2022, Volume 69:4, pp. 147 – 159


Russ Crutcher and Heidie Crutcher

This paper addresses three critical aspects of analysis using the light microscope: 1) the human visual system, 2) the versatility of the light microscope, and 3) the importance of training and visual routines. The image of a particle produced by the light microscope is only an image, but it reveals important information about the shape, chemistry, and ontology of the particle. Changing the configuration of the microscope alters the image and provides additional information about the particle itself. While other analytical equipment generates graphs, tables, and charts, the microscope generates an image in the eye and brain of the microscopist.
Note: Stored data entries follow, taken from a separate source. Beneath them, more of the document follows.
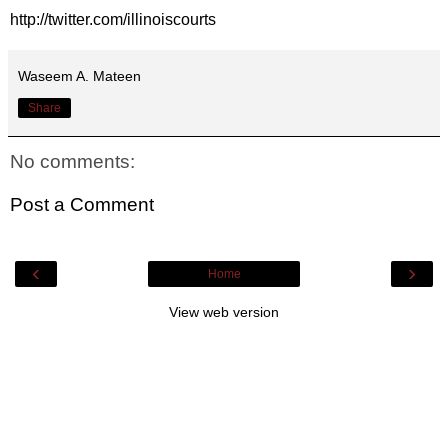
http://twitter.com/illinoiscourts
Waseem A. Mateen
Share
No comments:
Post a Comment
‹
›
Home
View web version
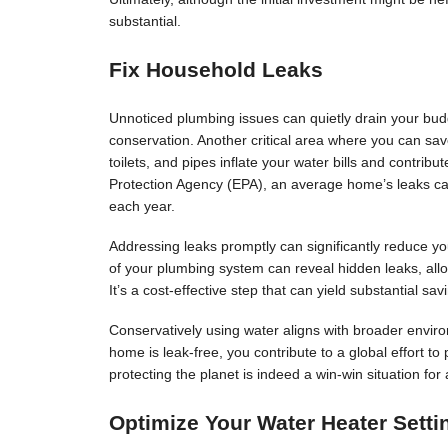
substantial.
Fix Household Leaks
Unnoticed plumbing issues can quietly drain your budg
conservation. Another critical area where you can sav
toilets, and pipes inflate your water bills and contri
Protection Agency (EPA), an average home’s leaks c
each year.
Addressing leaks promptly can significantly reduce you
of your plumbing system can reveal hidden leaks, allo
It’s a cost-effective step that can yield substantial sav
Conservatively using water aligns with broader enviro
home is leak-free, you contribute to a global effort t
protecting the planet is indeed a win-win situation for a
Optimize Your Water Heater Setti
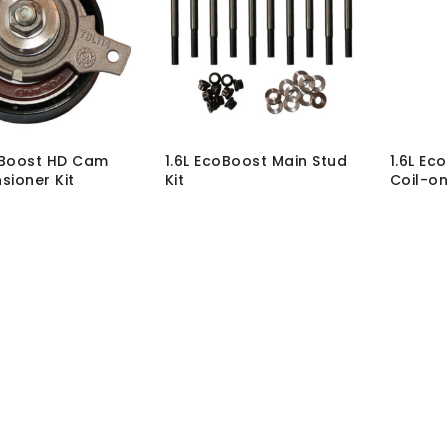
oBoost HD Cam
1.6L EcoBoost Main Stud
1.6L Ec
sioner Kit
Kit
Coil-on
-T-ECO1.6-HD-01K
SKU:
BLT-MK-STUD-ECO1.6-
SKU:
COI
hout VAT:
£
115.00
02
MRP Wit
 VAT:
£
138.00
MRP Without VAT:
£
214.00
MRP Wit
MRP With VAT:
£
256.80
Load More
The microscopist is the detector for the microscope and the analyst of the signal generated by the detector. This is a two-part process. A fitting analogy is the concept of visual routines as used in the fields of computer vision and artificial intelligence. It refers to program modules that take raw images and process them into something intelligible. The term visual routines is being used here in this paper to address the relationship between the image generated by the retina, mental manipulation of the image, and by a specific configuration of the microscope. The microscopist needs to be trained to appreciate the analytical significance of different images of an object as the illumination system is changed. The addition of two polarizing filters to a transmitted brightfield image is one example. Understanding the light microscope as a sophisticated optical bench is part of the approach. Polarized light microscopy (PLM) and phase contrast microscopy (PCM) are limiting configurations but useful as two tools in the microscopist’s toolbox. There are many more transmitted light systems before even considering reflected light systems. An optimized light microscope is equipped with both a transmitted and reflected light system.